Усталым движением руки мудрец отмахнулся от гневных слов гостя.
– Кое-что я скажу тебе, друг мой и сын моего друга. Над вами тяготеет грозный, предопределенный кармой рок, потому что часть вашего народа живет в Российской империи, а другая – у нас. Война вас раскалывает. Вы рассеяны по разным странам… Но все в мире взаимосвязано, поэтому и мы подвластны тяготеющему над вами року.
– А не лучше ли было бы, если бы мы снова попробовали, как в тысяча девятьсот восьмом году, стремиться к компромиссу и умиротворению?
– Умиротворение? Это тоже лишь звук пустой для мудрецов мира сего. Нет на Земле умиротворения. Мы живем здесь среди распада и самовозвеличивания.
И дабы подкрепить это суждение, ага произнес – с модуляциями в голосе, как предписано законом, – стих из шестнадцатой суры:22 «И знай: все, что создал Он на Земле различающимся по цвету, есть воистину знак для того, кто внемлет предостережению».

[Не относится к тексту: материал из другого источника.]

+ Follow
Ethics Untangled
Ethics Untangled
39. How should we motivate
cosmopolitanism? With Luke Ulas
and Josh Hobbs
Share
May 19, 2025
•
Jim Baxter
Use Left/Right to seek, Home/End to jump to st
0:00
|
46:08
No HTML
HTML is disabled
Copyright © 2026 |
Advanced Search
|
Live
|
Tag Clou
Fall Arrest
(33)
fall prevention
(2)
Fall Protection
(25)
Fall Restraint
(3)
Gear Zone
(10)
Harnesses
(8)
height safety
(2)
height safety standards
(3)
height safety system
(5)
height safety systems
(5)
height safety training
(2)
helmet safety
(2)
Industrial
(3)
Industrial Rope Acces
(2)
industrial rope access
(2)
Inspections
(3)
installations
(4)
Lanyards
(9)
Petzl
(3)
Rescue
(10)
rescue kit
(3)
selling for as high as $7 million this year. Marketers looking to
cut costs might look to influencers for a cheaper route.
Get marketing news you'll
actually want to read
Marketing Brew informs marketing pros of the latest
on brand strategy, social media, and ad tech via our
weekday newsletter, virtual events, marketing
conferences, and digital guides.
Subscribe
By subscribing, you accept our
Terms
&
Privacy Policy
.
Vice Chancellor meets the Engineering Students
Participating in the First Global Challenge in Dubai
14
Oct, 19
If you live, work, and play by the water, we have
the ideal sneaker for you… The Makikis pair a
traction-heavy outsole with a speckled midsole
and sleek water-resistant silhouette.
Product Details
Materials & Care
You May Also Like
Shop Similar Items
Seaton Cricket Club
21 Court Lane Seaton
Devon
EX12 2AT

Габриэлу уже невмоготу было сидеть на диване, он встал. Но взгляд аги, удивленный и осуждающий такое своеволие, вернул его на место.
– Ты хочешь знать намерения правительства? Я знаю только то, что стамбульские атеисты используют национальную рознь для своих целей. Ибо скрытые двигатели безбожия – страх и предчувствие поражения. Вот они и открывают в каждом городишке читальные залы и вывешивают там листки с последними новостями, распространяющие злобные наветы… Это хорошо, что ты ко мне пришел…
Рука Габриэла судорожно сжала шкатулку с монетами.
– Если бы дело было только во мне! Но, как тебе известно, я не один. Мой брат Аветис умер, не оставив потомства. Таким образом, мой тринадцатилетний сын – последний в нашем роду. Кроме того, я женат на француженке, она принадлежит к французскому народу и не должна безвинно страдать за то, к чему вовсе не причастна.
Ага не без строгости возразил:
– Раз ты на ней женился, отныне она принадлежит к твоему народу и не свободна от его кармы.23
Не стоило и пытаться объяснять этому закоренелому приверженцу Востока характер и волю к самоутверждению женщины Запада. И Габриэл пропустил мимо ушей его выпад.
– Я должен был отвезти семью за границу или хотя бы в Стамбул. Но сегодня у нас отобрали паспорта, а от каймакама я добра не жду. Турок положил свою легкую руку на колено гостя.
– Я бы тебе решительно не советовал ехать с семьей в Стамбул, даже если бы представилась возможность.
– Но почему? В Стамбуле у меня много друзей во всех кругах общества, в том числе и в правительственных. В Стамбуле – центр нашего торгового дома. Мое имя хорошо известно.
Рука на колене Габриэла стала тяжелой.
– Вот потому-то, что имя твое хорошо известно, я и хотел бы удержать тебя даже от самой краткой поездки в столицу.
– Из-за войны в Дарданеллах?
– Нет, не поэтому.
Лицо старика замкнулось. Он как будто прислушивался к внутреннему голосу, прежде чем снова заговорил:
– Никто не может знать, как далеко правительство зайдет. Но достоверно одно: первыми пострадают именитые и выдающиеся люди вашего народа. И в этом случае доносы и аресты начнутся именно в столице.
– Ты высказываешь предположение или у тебя есть данные для того, чтобы предостерегать меня?
Ага уронил четки в широкий рукав своего одеяния.
– У меня есть данные.
Самообладание покинуло Габриэла. Он вскочил.
– Что же нам делать?
Вслед за гостем учтиво встал и хозяин.
– Если дозволишь дать тебе совет, я бы сказал: возвращайся домой в Йогонолук, живи там в мире и жди. При таких обстоятельствах ты едва ли нашел бы место, более приятное для себя и семьи.
– Жить там в мире? – иронически повторил Габриэл. – Да ведь это уже тюрьма!